To conclude this series, I decided to combine the three least known cheeses from the Istara Family of Cheeses. In no way, is this meant as a slight; nor does it diminish the worth of these fine Basque cheeses.

Another Sheep’s Milk cheese from Istara, Kaikou is a slightly salty hard cheese, with piquant notes of sheep’s milk and overtones of olive oil, wild herbs and summer grasslands. (Terroir rears its lovely head one more time in the land of European cheeses…there must be a Monk somewhere in the neighborhood as well…) It is aged for a minimum of six months and is recognizable both for its rustic appearance and its rippled golden brown rind.

Kaikou’s texture is firm and almost crumbly with a distinctive taste.

Again, this cheese would pair well with black cherries…it must be the sheep thing here that creates the bridge to cherry preserves. Anything that includes black cherries makes the Lady one happy cheesemonger.

This feline foodie gives Kaikou 3 Paws out of 4 Paws (cause that’s all I’ve got).

Serving suggestions: In addition to going well with black cheery preserves, it also pairs well with quince paste. You can cube it and add it to a salad or shave it over your favorite gratins.

Wine Pairings: A sweet white wine such as Jurancon or a full-bodied Cab.

Source: Sheep’s milk.

■ Data provided ■
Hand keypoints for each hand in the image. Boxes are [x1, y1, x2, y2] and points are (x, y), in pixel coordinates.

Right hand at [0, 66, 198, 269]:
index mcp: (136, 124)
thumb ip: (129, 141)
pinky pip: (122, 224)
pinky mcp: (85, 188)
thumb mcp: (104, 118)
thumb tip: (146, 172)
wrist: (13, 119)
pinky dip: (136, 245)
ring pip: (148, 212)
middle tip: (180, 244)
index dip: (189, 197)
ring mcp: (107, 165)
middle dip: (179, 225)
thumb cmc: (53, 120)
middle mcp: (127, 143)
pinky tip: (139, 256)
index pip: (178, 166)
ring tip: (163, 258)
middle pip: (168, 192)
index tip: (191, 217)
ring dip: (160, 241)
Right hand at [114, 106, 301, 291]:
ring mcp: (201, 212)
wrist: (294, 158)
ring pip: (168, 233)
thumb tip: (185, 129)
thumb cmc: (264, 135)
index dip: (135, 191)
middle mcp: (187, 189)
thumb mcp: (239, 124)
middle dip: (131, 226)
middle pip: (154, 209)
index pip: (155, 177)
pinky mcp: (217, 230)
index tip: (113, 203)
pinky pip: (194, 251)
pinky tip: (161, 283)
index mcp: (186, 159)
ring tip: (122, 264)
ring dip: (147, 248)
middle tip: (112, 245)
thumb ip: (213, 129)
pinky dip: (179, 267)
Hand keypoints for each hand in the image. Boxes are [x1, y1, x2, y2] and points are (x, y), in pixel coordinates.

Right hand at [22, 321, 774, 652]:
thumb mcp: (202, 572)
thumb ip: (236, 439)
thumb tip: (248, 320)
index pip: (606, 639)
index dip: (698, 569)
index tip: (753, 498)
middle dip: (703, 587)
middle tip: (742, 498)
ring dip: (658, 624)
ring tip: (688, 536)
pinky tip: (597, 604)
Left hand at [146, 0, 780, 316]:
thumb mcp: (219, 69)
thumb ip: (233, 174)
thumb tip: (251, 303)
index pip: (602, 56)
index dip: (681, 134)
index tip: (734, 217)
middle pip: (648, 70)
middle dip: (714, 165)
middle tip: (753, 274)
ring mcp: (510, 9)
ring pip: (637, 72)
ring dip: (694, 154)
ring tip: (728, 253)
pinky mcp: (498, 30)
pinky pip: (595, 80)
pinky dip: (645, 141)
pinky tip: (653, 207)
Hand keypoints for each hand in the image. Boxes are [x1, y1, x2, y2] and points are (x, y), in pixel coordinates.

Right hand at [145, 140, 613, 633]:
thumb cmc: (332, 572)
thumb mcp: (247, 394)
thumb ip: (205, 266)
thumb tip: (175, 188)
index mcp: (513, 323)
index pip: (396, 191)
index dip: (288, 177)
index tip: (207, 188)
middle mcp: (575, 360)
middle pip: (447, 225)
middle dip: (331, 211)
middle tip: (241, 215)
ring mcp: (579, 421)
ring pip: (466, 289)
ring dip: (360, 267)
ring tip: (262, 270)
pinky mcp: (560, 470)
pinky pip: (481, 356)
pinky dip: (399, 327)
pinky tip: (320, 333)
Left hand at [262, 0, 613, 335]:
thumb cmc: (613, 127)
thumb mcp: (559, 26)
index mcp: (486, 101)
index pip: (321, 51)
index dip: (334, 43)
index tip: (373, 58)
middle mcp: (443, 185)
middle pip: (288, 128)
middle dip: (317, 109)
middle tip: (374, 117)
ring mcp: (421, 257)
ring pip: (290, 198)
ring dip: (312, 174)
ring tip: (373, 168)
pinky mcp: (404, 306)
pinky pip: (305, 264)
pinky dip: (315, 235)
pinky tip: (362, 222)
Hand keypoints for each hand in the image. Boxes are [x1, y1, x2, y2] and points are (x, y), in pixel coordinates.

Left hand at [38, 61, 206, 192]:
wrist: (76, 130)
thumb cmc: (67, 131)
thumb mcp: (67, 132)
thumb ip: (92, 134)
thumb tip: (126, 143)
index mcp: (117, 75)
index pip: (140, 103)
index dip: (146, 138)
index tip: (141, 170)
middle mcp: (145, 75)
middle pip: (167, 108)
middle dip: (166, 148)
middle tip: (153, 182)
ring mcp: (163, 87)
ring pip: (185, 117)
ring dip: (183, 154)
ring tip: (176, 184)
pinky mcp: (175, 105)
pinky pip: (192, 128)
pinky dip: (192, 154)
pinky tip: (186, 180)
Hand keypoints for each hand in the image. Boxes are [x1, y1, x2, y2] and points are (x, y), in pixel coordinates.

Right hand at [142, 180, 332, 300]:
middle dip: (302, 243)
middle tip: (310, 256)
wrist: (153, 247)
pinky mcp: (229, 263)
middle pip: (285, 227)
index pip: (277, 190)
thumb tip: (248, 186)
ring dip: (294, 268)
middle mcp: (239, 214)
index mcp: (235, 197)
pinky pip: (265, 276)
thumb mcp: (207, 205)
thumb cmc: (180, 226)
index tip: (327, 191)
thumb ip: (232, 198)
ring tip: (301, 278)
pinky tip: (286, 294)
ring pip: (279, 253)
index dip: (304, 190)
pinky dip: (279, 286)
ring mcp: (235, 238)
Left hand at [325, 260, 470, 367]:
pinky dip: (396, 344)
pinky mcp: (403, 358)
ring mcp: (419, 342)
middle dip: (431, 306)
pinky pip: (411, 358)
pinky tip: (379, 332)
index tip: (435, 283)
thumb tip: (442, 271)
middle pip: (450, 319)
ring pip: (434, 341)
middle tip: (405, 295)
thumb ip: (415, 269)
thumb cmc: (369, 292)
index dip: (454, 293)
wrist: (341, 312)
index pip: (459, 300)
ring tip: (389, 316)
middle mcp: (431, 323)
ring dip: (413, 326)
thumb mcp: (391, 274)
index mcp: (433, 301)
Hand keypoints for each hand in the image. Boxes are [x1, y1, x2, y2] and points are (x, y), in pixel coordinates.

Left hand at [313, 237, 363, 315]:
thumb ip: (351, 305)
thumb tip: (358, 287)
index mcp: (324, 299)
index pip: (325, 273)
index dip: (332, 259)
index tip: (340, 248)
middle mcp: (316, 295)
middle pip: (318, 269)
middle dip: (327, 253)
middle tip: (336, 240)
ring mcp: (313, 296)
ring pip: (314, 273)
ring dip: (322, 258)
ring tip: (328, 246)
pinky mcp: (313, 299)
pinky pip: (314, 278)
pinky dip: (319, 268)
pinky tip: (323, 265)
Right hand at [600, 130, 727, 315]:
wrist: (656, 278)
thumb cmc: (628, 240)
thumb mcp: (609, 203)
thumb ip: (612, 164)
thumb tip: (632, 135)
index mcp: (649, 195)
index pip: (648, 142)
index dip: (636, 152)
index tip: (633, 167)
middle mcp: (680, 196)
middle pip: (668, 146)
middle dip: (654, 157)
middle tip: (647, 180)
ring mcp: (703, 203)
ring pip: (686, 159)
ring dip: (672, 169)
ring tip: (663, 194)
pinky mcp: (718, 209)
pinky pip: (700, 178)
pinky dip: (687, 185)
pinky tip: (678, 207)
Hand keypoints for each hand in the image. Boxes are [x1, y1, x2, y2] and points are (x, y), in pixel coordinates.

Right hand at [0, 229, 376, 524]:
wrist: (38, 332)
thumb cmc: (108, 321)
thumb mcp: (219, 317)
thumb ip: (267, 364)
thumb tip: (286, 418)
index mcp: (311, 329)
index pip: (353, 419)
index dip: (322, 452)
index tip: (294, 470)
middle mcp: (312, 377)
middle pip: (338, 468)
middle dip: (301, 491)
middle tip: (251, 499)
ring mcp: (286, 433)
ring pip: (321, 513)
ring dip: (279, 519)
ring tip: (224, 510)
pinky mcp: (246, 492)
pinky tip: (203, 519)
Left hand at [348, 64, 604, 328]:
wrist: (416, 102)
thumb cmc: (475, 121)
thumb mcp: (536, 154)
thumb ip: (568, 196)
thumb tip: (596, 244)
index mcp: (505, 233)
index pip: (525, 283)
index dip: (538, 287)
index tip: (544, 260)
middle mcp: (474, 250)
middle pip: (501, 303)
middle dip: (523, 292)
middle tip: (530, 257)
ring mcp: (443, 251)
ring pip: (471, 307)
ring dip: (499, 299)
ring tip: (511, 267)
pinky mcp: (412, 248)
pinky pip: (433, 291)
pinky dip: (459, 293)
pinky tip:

■ Work to complete ■
1. In one to three sentences, explain why the Kaikou cheese review says Kaikou would pair well with black cherries.
2. Please extend the Kaikou cheese review, picking up after its final sentence.
The lines above were taken from a different source than the cheese review.

■ Task results ■
1. The review credits Kaikou's sheep's milk, suggesting that "the sheep thing" creates the bridge to cherry preserves.

2.
Chistou is the newest cheese from Istara and has a nice twist: it is 50% sheep milk and 50% cow’s milk. Both milks are pasteurized and BGH-free (as are all Istara cheeses).

Chistou is a semi-soft/semi-hard cheese with a supple body encased in a natural rind, again typical of Basque cheeses. The flavor is tender with fruity nuances. It is smooth and pleasing and sure to satisfy a cheese novice as well as the most sophisticated connoisseur.

I give Chistou 4 Paws out of 4 Paws (cause that’s all I’ve got).

Serving Suggestions: This is a table cheese that works best as an appetizer or as a cheese course served before dessert.

Wine Pairings: Pair this cheese with an Oregon Pinot Noir and everyone will be happy.

Source: Equal amounts of Cow and Sheep’s milks

 

P’Tit Pyrenees also combines cow and sheep milk as Chistou, only in a smaller version (like P’tit Basque). It is fragrant and has a melt-in-your-mouth appeal.

As with Chistou, I give P’Tit Pyrenees 4 Paws out of 4 Paws…yep…cause that’s all I’ve got…I know a fellow observer living with The Lady’s mother who has six toes on his front paws…his name is Hemingway, some connection to Ernie’s cats in Key West…of course, this has absolutely nothing to do with cheese, just a little free-association going on, I suppose…back to the land of cheese from the Pyrenees. Another reason for 4 Paws is that I enjoy a little bovine with my ovine.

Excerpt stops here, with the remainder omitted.